Learn About Queries
The query area displays the query associated with the selected node. Queries are based on the LogicHub Query Language (LQL), which is an extension of SQL with some powerful operations that are available as operators.
LogicHub Query Language (LQL)
LogicHub Query Language (LQL) is the language for all queries used to develop a playbook. An LQL query can be either of the following:
- A custom LogicHub operator. Click Available operators to view the list of operators and make a selection. For more information, see Select operators.
- A standard SQL query, with the SQL enclosed in backtick (`) marks. You can use any Spark SQL functions listed on the Apache Spark website. A list of the available SQL functions can be found on this page.

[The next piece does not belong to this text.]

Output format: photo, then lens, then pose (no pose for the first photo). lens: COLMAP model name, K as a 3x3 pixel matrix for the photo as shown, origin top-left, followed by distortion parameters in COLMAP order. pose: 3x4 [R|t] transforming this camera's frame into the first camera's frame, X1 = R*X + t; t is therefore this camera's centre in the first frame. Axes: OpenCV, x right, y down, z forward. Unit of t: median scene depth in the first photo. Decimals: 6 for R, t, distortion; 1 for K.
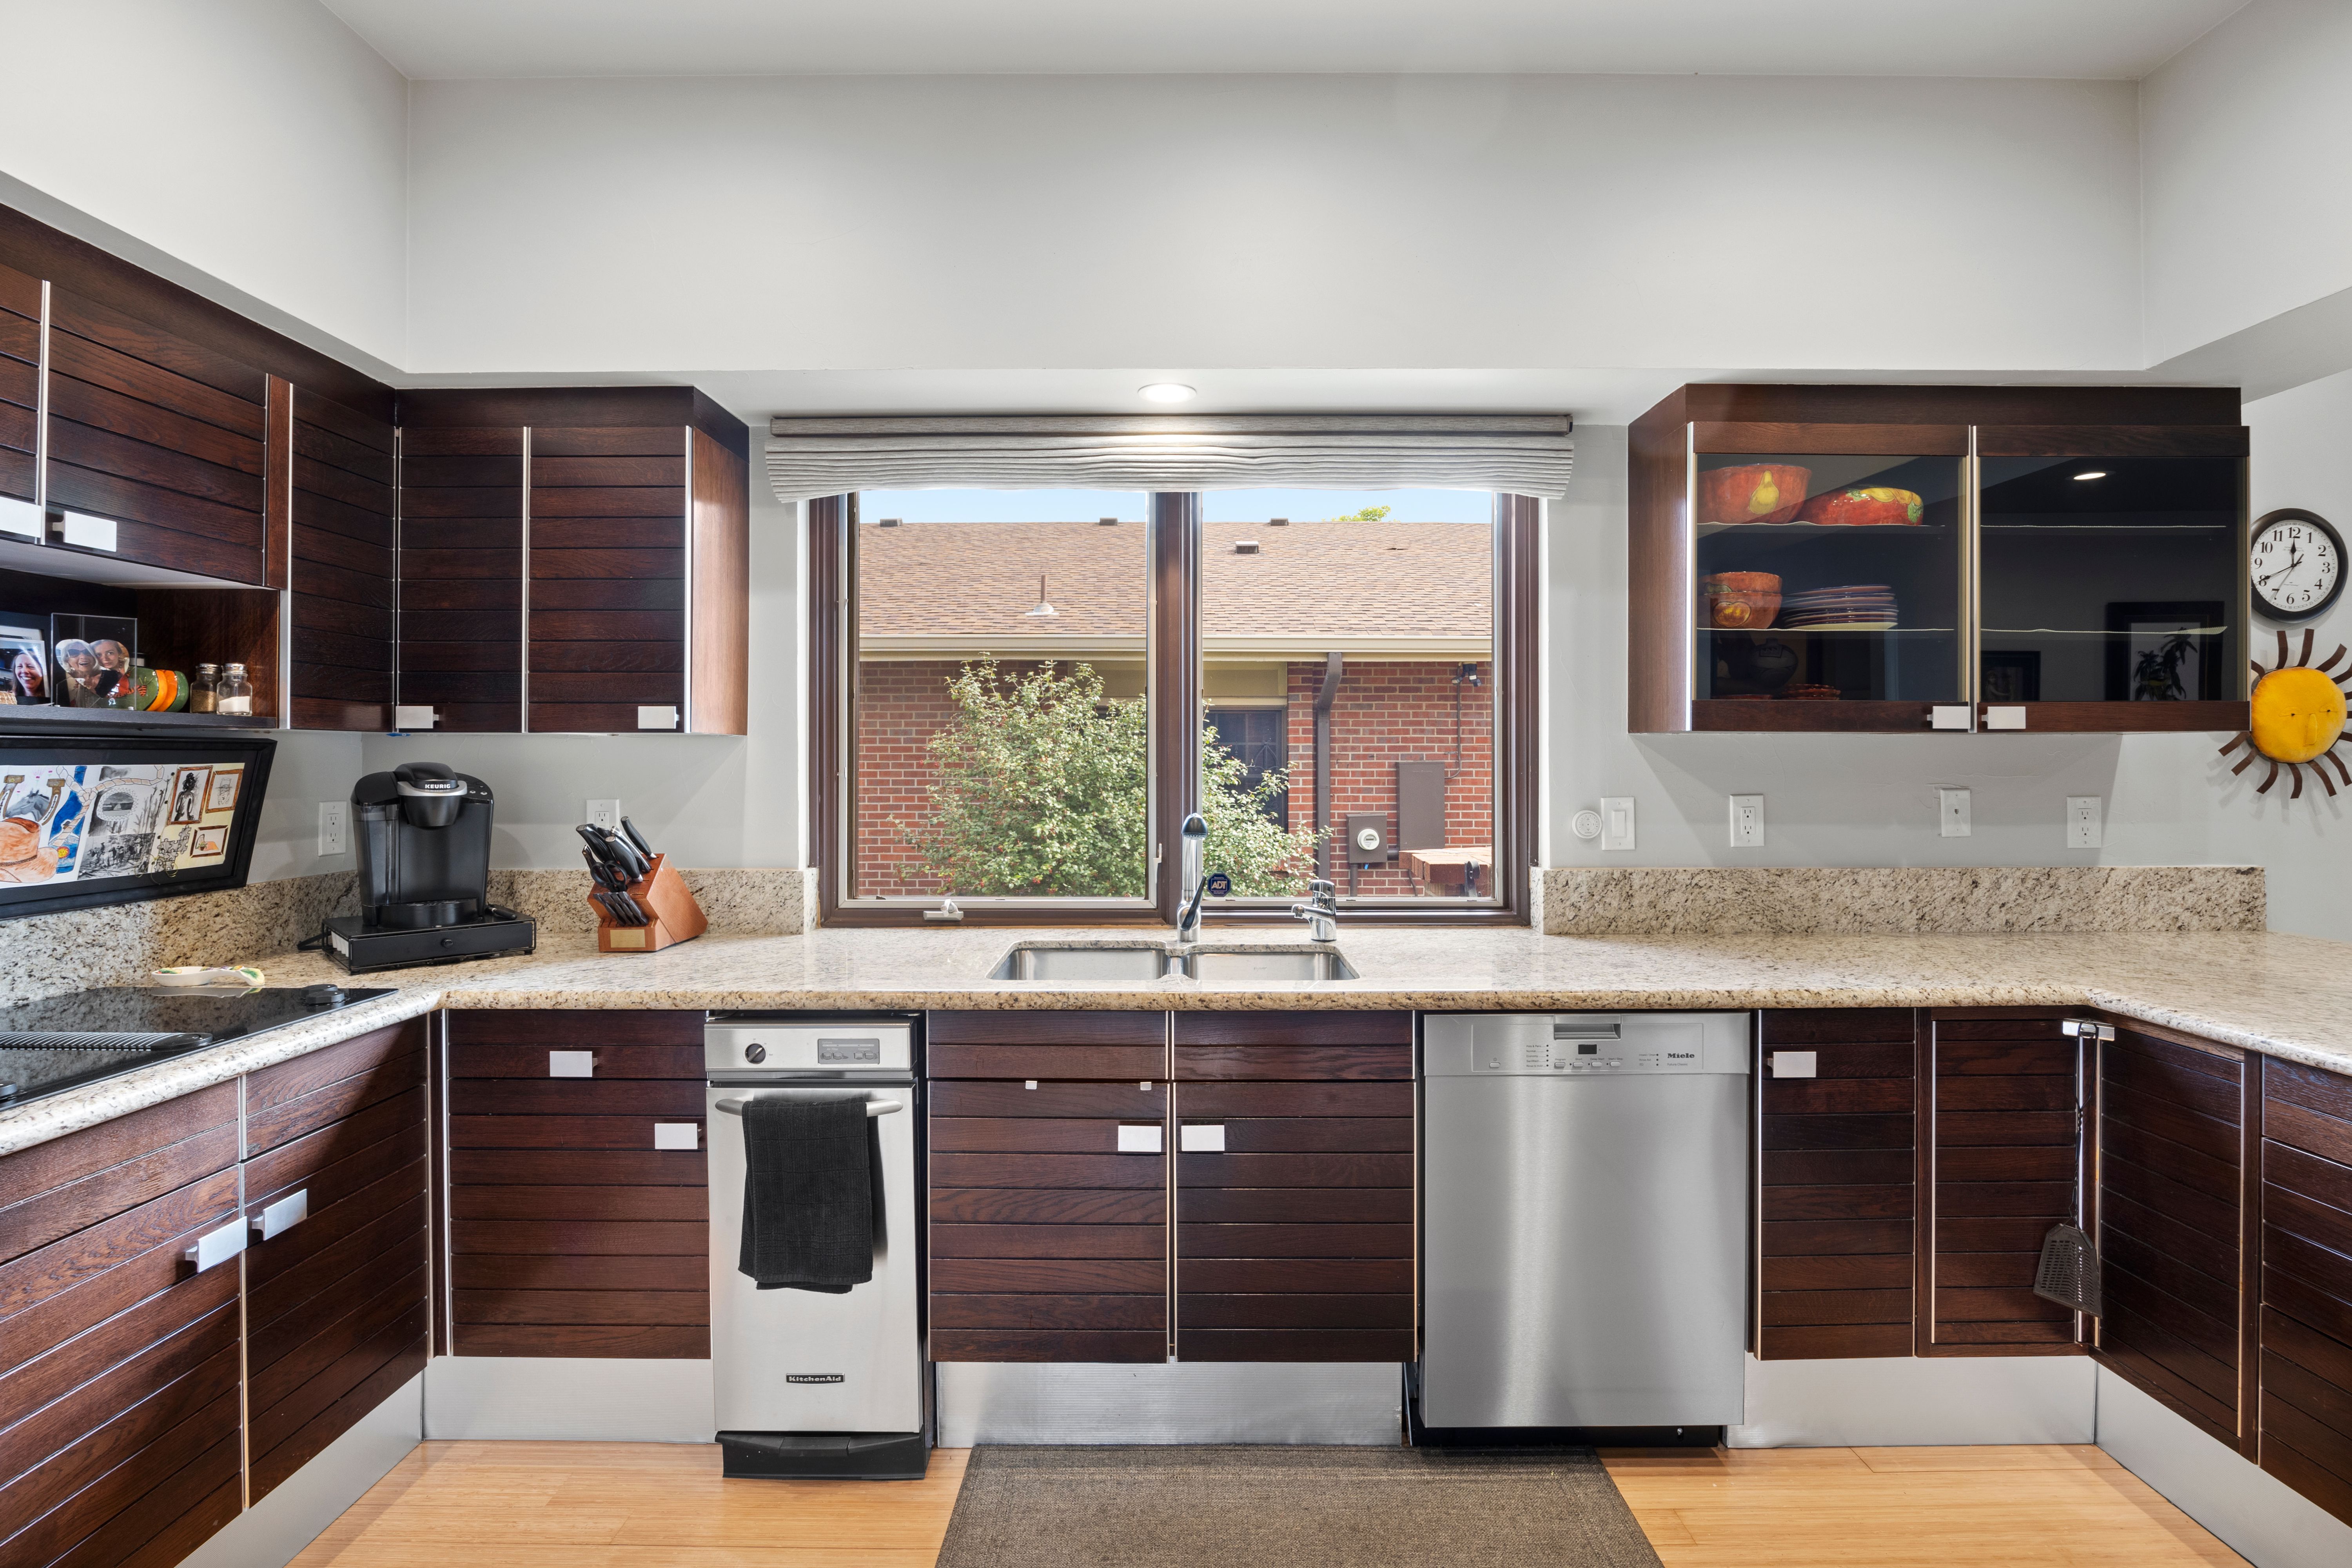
lens RADIAL K [[1084.6, 0, 1162.8], [0, 1084.6, 760.5], [0, 0, 1]] dist [-0.011579, -0.000110]
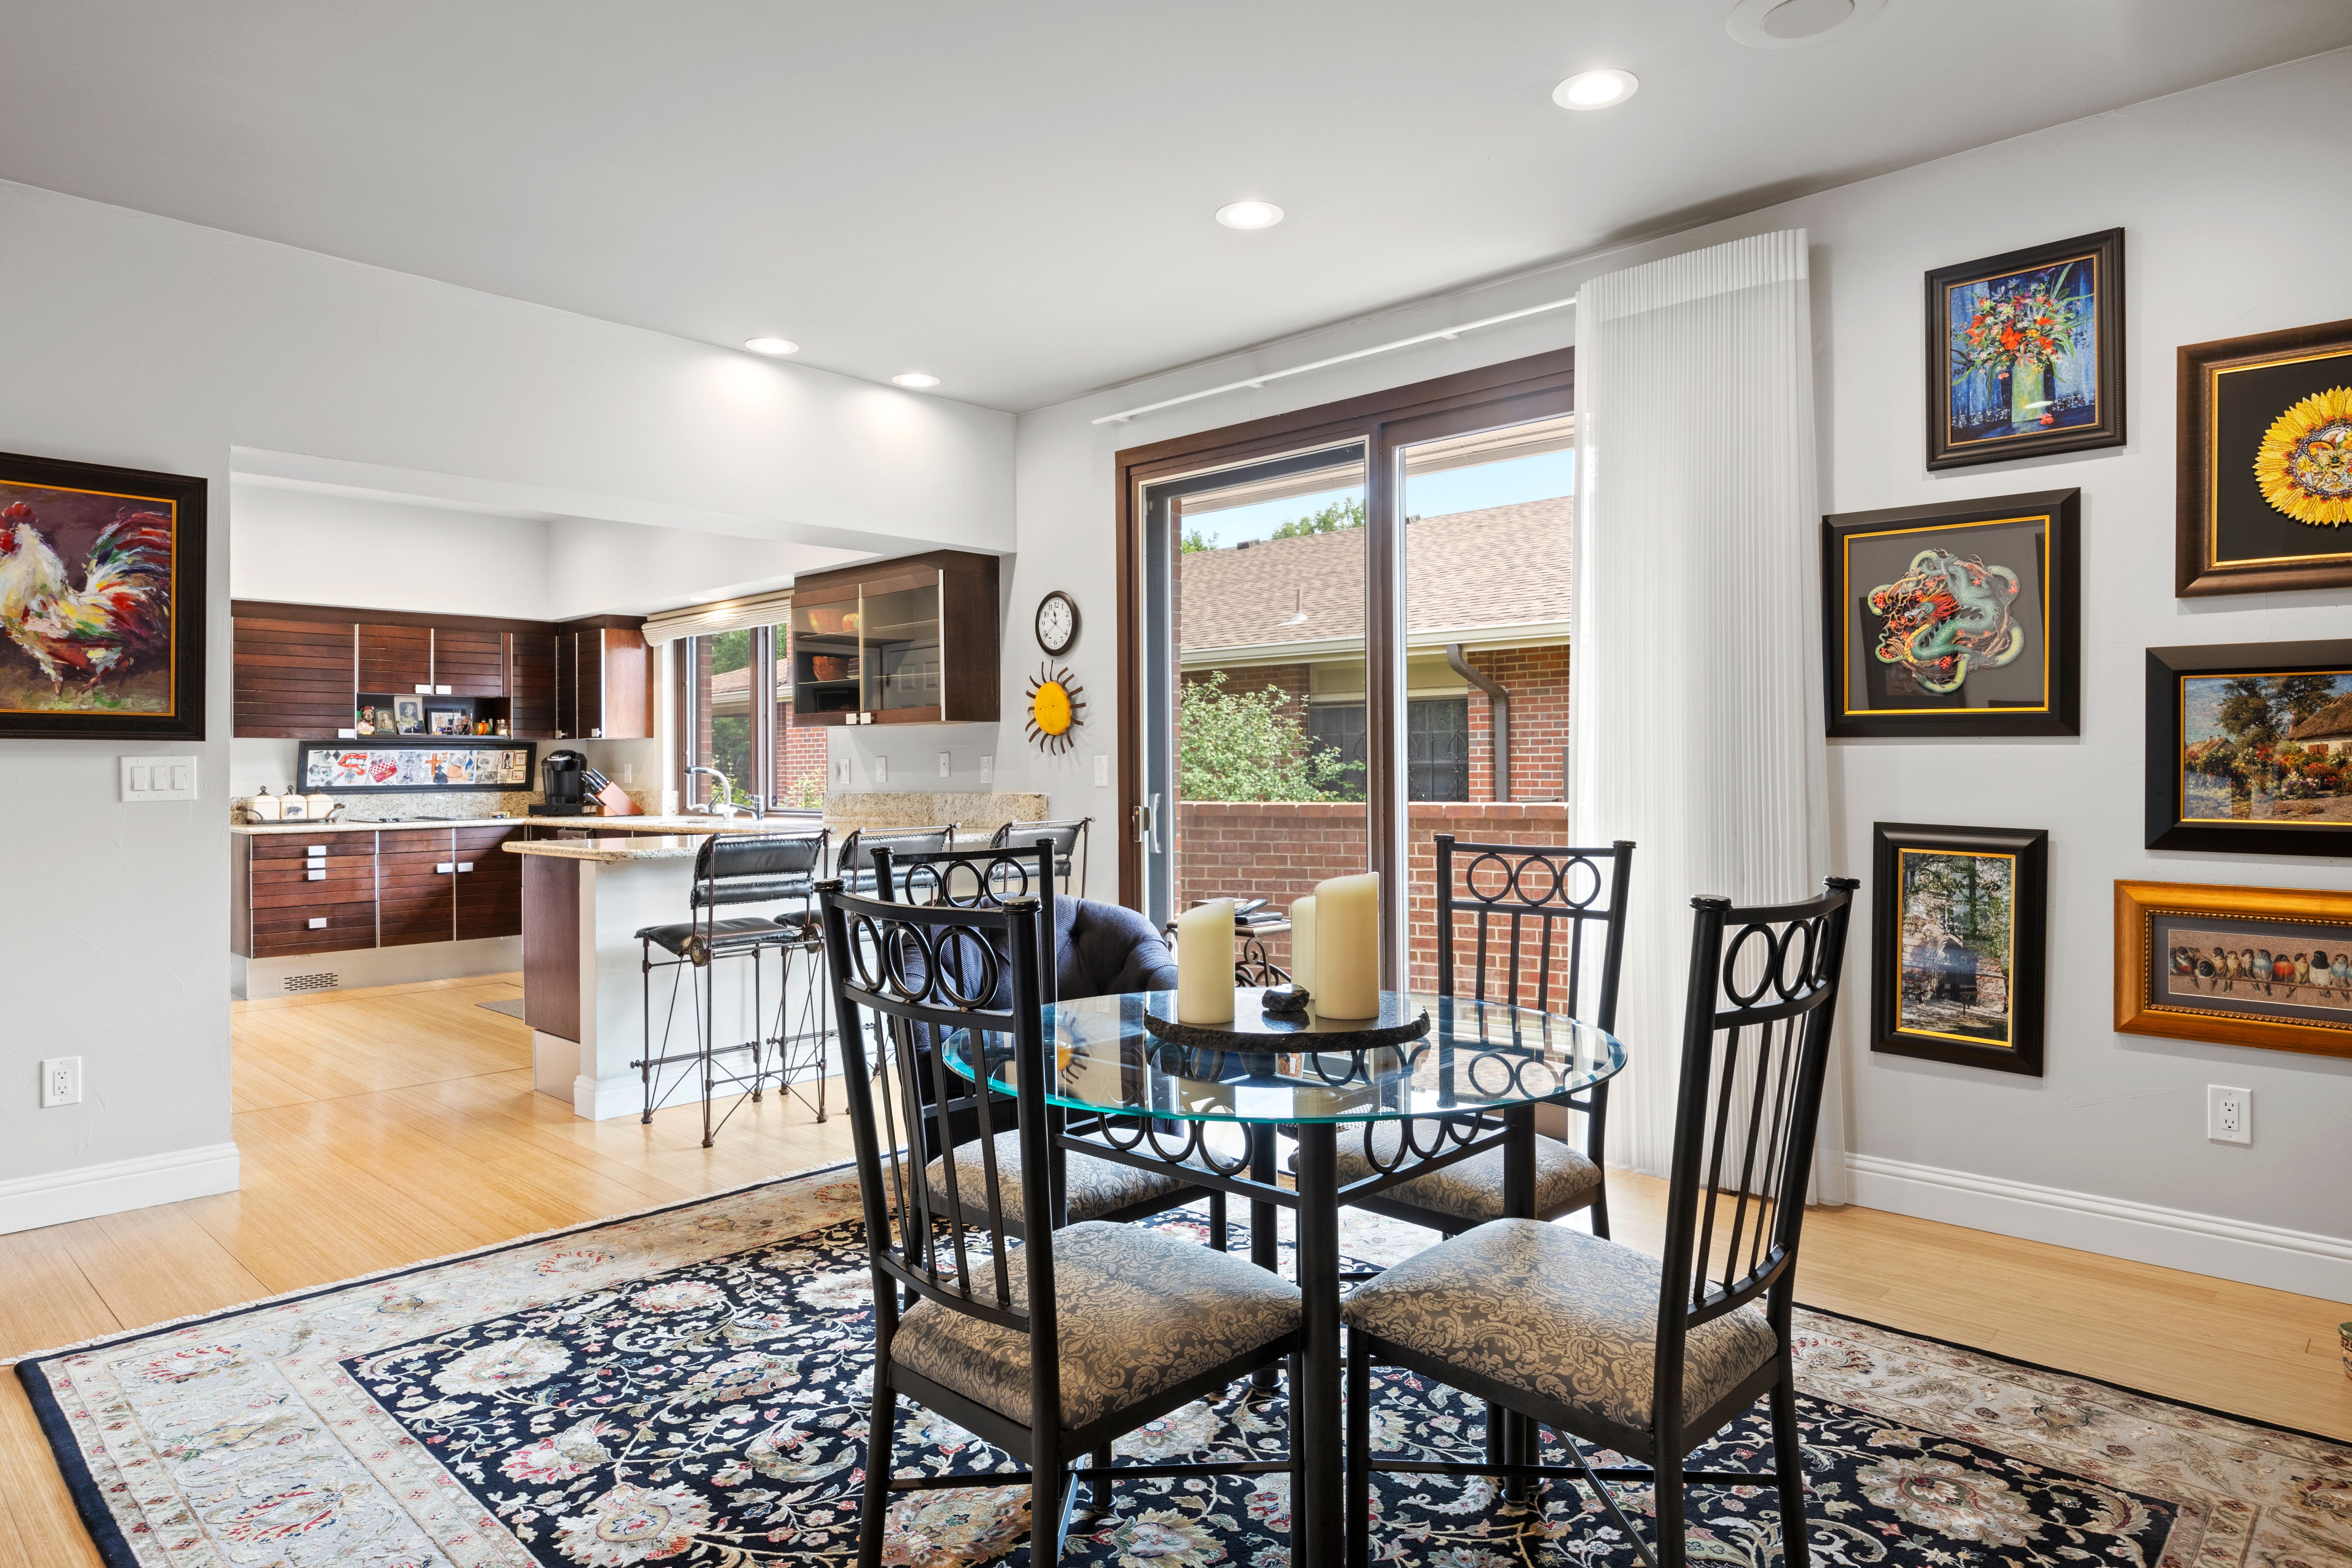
lens RADIAL K [[1388.8, 0, 1180.2], [0, 1388.8, 765.8], [0, 0, 1]] dist [-0.000031, 0.000649]
pose [[0.727294, -0.006592, -0.686294, 2.782473], [0.008495, 0.999964, -0.000602, 0.055811], [0.686273, -0.005393, 0.727324, -0.529088]]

SELECT src_ip, dest_ip, count(*) as conn_count FROM PsData group by src_ip, dest_ip
Operators can include integrations that interact with other systems or tools (such as VirusTotal, Damballa) to bring in external information about threats.
To see the list of available operators, select a node and click Available Operators. A panel containing the list of operators opens on the left.
You can scroll through the list and click More to view additional details for any particular operator.
Click an operator to add it to the query area. You can then modify the query as needed, and click Update Table.
Keep in mind that the node type depends on the function that is applied. For example, if you add a computation node (green header) and then select a score function from the available functions list, the node changes to a scorer node (purple header).
The node name is listed at the top of the query area, followed by the associated query. A new tab opens for each node you select. To close a node, hover over the tab and click X. If you close all of the tabs, only the graphical view is displayed.
The results table below the query area lists the events that match the query for the selected period.
To save any changes you make to a query and redisplay the table, click Update Table.
To filter the results table, click Filter Table and enter filter criteria. A filter criterion is a SQL where condition. For example: action='allowed'
Note: For event types, the query area is read-only. See [Event type details ](../Export as CSV)for instructions on editing event type queries.
Identifying Nodes by Tagging and Starring
Tagging and starring allow you to identify nodes that you would like to consider together or find easily in searches.
You can define one or more tags per node. Enter text to the right of the tag icon and press Return to save and display the tag. Tags cannot contain any spaces or special characters.
For example, suppose you want to ask some colleagues for an opinion on the computations in your playbook. If you add their names as tags on the nodes and then share the playbook, the colleagues will be able to search on the tags and quickly identify the nodes that you would like to have them review.